DAKAR – The world's largest bloc of Islamic countries has launched a special mission to probe facts in the war-torn Central African Republic after an appointed special envoy said he would start his visit on Sunday, March 17.
“The aim for us is to save this country,” Sheikh Tidiane Gadio, a former Senegalese foreign minister, told Anadolu Agency.
Gadio was named by the Organization of Islamic Conference (OIC) last month to lead a high-level fact-finding mission to the Central African Republic.
The mission comes as the country Muslim population faces deadly and gruesome attacks from Christian militiamen and mobs.

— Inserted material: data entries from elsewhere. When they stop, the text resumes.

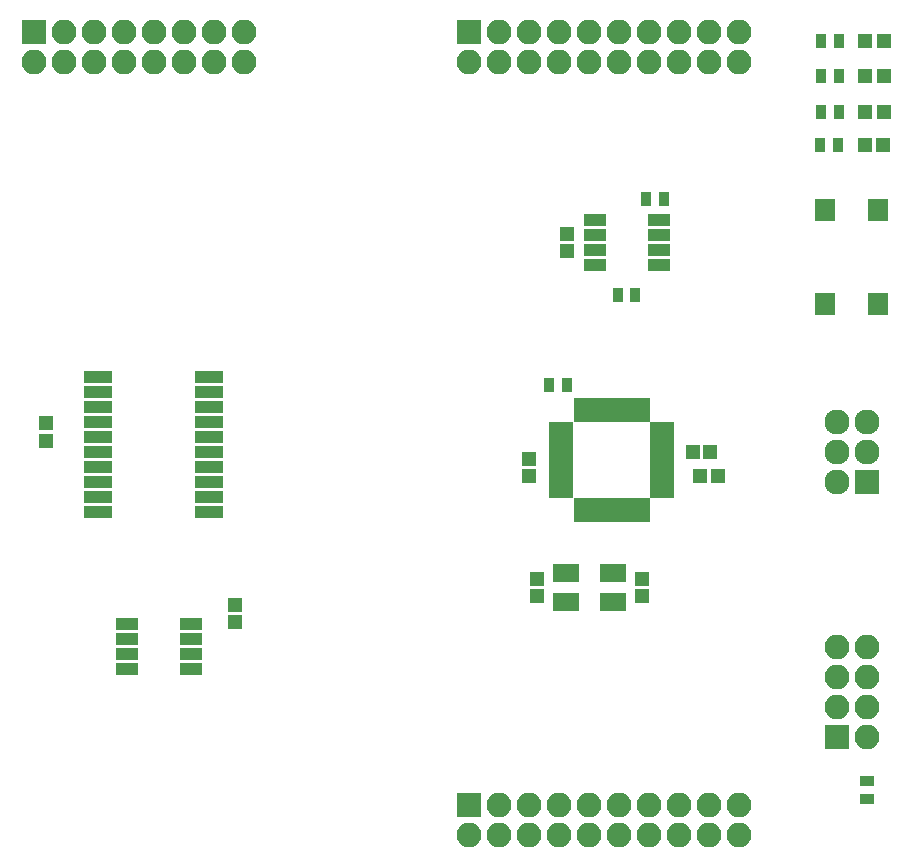
<source format=gts>
G04 #@! TF.FileFunction,Soldermask,Top*
%FSLAX46Y46*%
G04 Gerber Fmt 4.6, Leading zero omitted, Abs format (unit mm)*
G04 Created by KiCad (PCBNEW 4.0.6) date Monday, August 21, 2017 'PMt' 07:13:58 PM*
%MOMM*%
%LPD*%
G01*
G04 APERTURE LIST*
%ADD10C,0.100000*%
%ADD11R,2.000000X0.950000*%
%ADD12R,0.950000X2.000000*%
%ADD13R,0.900000X1.300000*%
%ADD14R,2.100000X2.100000*%
%ADD15O,2.100000X2.100000*%
%ADD16R,2.127200X2.127200*%
%ADD17O,2.127200X2.127200*%
%ADD18R,1.700000X1.950000*%
%ADD19R,1.200000X1.150000*%
%ADD20R,1.150000X1.200000*%
%ADD21R,1.197560X1.197560*%
%ADD22R,1.300000X0.900000*%
%ADD23R,1.950000X1.000000*%
%ADD24R,2.200000X1.600000*%
%ADD25R,1.200000X1.200000*%
%ADD26R,2.350000X1.000000*%
G04 APERTURE END LIST*
D10*
D11*
X163517000Y-91688000D03*
X163517000Y-92488000D03*
X163517000Y-93288000D03*
X163517000Y-94088000D03*
X163517000Y-94888000D03*
X163517000Y-95688000D03*
X163517000Y-96488000D03*
X163517000Y-97288000D03*
D12*
X164967000Y-98738000D03*
X165767000Y-98738000D03*
X166567000Y-98738000D03*
X167367000Y-98738000D03*
X168167000Y-98738000D03*
X168967000Y-98738000D03*
X169767000Y-98738000D03*
X170567000Y-98738000D03*
D11*
X172017000Y-97288000D03*
X172017000Y-96488000D03*
X172017000Y-95688000D03*
X172017000Y-94888000D03*
X172017000Y-94088000D03*
X172017000Y-93288000D03*
X172017000Y-92488000D03*
X172017000Y-91688000D03*
D12*
X170567000Y-90238000D03*
X169767000Y-90238000D03*
X168967000Y-90238000D03*
X168167000Y-90238000D03*
X167367000Y-90238000D03*
X166567000Y-90238000D03*
X165767000Y-90238000D03*
X164967000Y-90238000D03*
D13*
X170700000Y-72390000D03*
X172200000Y-72390000D03*
D14*
X155702000Y-123698000D03*
D15*
X155702000Y-126238000D03*
X158242000Y-123698000D03*
X158242000Y-126238000D03*
X160782000Y-123698000D03*
X160782000Y-126238000D03*
X163322000Y-123698000D03*
X163322000Y-126238000D03*
X165862000Y-123698000D03*
X165862000Y-126238000D03*
X168402000Y-123698000D03*
X168402000Y-126238000D03*
X170942000Y-123698000D03*
X170942000Y-126238000D03*
X173482000Y-123698000D03*
X173482000Y-126238000D03*
X176022000Y-123698000D03*
X176022000Y-126238000D03*
X178562000Y-123698000D03*
X178562000Y-126238000D03*
D14*
X155702000Y-58293000D03*
D15*
X155702000Y-60833000D03*
X158242000Y-58293000D03*
X158242000Y-60833000D03*
X160782000Y-58293000D03*
X160782000Y-60833000D03*
X163322000Y-58293000D03*
X163322000Y-60833000D03*
X165862000Y-58293000D03*
X165862000Y-60833000D03*
X168402000Y-58293000D03*
X168402000Y-60833000D03*
X170942000Y-58293000D03*
X170942000Y-60833000D03*
X173482000Y-58293000D03*
X173482000Y-60833000D03*
X176022000Y-58293000D03*
X176022000Y-60833000D03*
X178562000Y-58293000D03*
X178562000Y-60833000D03*
D16*
X189357000Y-96393000D03*
D17*
X186817000Y-96393000D03*
X189357000Y-93853000D03*
X186817000Y-93853000D03*
X189357000Y-91313000D03*
X186817000Y-91313000D03*
D18*
X185837000Y-81318000D03*
X185837000Y-73368000D03*
X190337000Y-81318000D03*
X190337000Y-73368000D03*
D14*
X186817000Y-117983000D03*
D15*
X189357000Y-117983000D03*
X186817000Y-115443000D03*
X189357000Y-115443000D03*
X186817000Y-112903000D03*
X189357000Y-112903000D03*
X186817000Y-110363000D03*
X189357000Y-110363000D03*
D19*
X176737000Y-95858000D03*
X175237000Y-95858000D03*
D20*
X160782000Y-95873000D03*
X160782000Y-94373000D03*
D19*
X176137000Y-93853000D03*
X174637000Y-93853000D03*
D20*
X163957000Y-76823000D03*
X163957000Y-75323000D03*
X161417000Y-104533000D03*
X161417000Y-106033000D03*
X170307000Y-106033000D03*
X170307000Y-104533000D03*
D21*
X189242700Y-67818000D03*
X190741300Y-67818000D03*
D14*
X118872000Y-58293000D03*
D15*
X118872000Y-60833000D03*
X121412000Y-58293000D03*
X121412000Y-60833000D03*
X123952000Y-58293000D03*
X123952000Y-60833000D03*
X126492000Y-58293000D03*
X126492000Y-60833000D03*
X129032000Y-58293000D03*
X129032000Y-60833000D03*
X131572000Y-58293000D03*
X131572000Y-60833000D03*
X134112000Y-58293000D03*
X134112000Y-60833000D03*
X136652000Y-58293000D03*
X136652000Y-60833000D03*
D13*
X169787000Y-80518000D03*
X168287000Y-80518000D03*
X162457000Y-88138000D03*
X163957000Y-88138000D03*
X185432000Y-67818000D03*
X186932000Y-67818000D03*
D22*
X189357000Y-123178000D03*
X189357000Y-121678000D03*
D23*
X166337000Y-74168000D03*
X166337000Y-75438000D03*
X166337000Y-76708000D03*
X166337000Y-77978000D03*
X171737000Y-77978000D03*
X171737000Y-76708000D03*
X171737000Y-75438000D03*
X171737000Y-74168000D03*
D24*
X163862000Y-106483000D03*
X167862000Y-106483000D03*
X167862000Y-104083000D03*
X163862000Y-104083000D03*
D20*
X135900000Y-106750000D03*
X135900000Y-108250000D03*
X119900000Y-92850000D03*
X119900000Y-91350000D03*
D25*
X189200000Y-65000000D03*
X190800000Y-65000000D03*
X189200000Y-62000000D03*
X190800000Y-62000000D03*
X189200000Y-59000000D03*
X190800000Y-59000000D03*
D26*
X124281200Y-87503000D03*
X124281200Y-88773000D03*
X124281200Y-90043000D03*
X124281200Y-91313000D03*
X124281200Y-92583000D03*
X124281200Y-93853000D03*
X124281200Y-95123000D03*
X124281200Y-96393000D03*
X124281200Y-97663000D03*
X124281200Y-98933000D03*
X133681200Y-98933000D03*
X133681200Y-97663000D03*
X133681200Y-96393000D03*
X133681200Y-95123000D03*
X133681200Y-93853000D03*
X133681200Y-92583000D03*
X133681200Y-91313000D03*
X133681200Y-90043000D03*
X133681200Y-88773000D03*
X133681200Y-87503000D03*
D13*
X185500000Y-65000000D03*
X187000000Y-65000000D03*
X185500000Y-62000000D03*
X187000000Y-62000000D03*
X185500000Y-59000000D03*
X187000000Y-59000000D03*
D23*
X126711400Y-108385800D03*
X126711400Y-109655800D03*
X126711400Y-110925800D03*
X126711400Y-112195800D03*
X132111400Y-112195800D03*
X132111400Y-110925800D03*
X132111400Y-109655800D03*
X132111400Y-108385800D03*
M02*

</source>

Over the past weeks, anti-balaka Christian militias have raided Muslim homes killing children and women, looting and vandalizing properties.
Along with killing, kidnapping, torture and arbitrary arrest and detention, in the war-torn CAR, a UN investigation found evidences of sexual violence.
More than 1,000 people have been killed since sectarian fighting erupted in early December and nearly 1 million out of the country of 4.6 million people have fled their homes.
More than 1,600 French troops and about 6,000 African peacekeepers are in the Central African Republic.
Gadio said his mission would include a visit to Bangui, where he is expected to meet key local and regional parties to the conflict in the country.
“This mission has brought hope back to the advocates of a peaceful settlement to the conflict,” Gadio, named by the Islamic body earlier this month, said.
Refusing to elaborate on the schedule of his visit, he said neighboring countries had also welcomed the intervention of the OIC with the aim of ending the conflict in the violence-wracked country.
“I will try to help Muslims and Christians as well as the adherents of all other faiths mend their fences in order to be able to save their country,” Gadio said.
CAR, a mineral-rich, landlocked country, descended into anarchy in March of last year when Seleka rebels ousted François Bozize, a Christian, who had come to power in a 2003 coup.
Anti-Muslim violence has escalated since Catherine Samba-Panza, a Christian, was elected interim president in January.
She replaces Michel Djotodia, the country's first Muslim president since its independence from France in 1960, who stepped down earlier this month due to international and regional pressure.
Christians, who account for the majority of the country's population, accuse Muslims of supporting former seleka rebels blamed for attacking Christian homes, looting property and carrying out summary executions.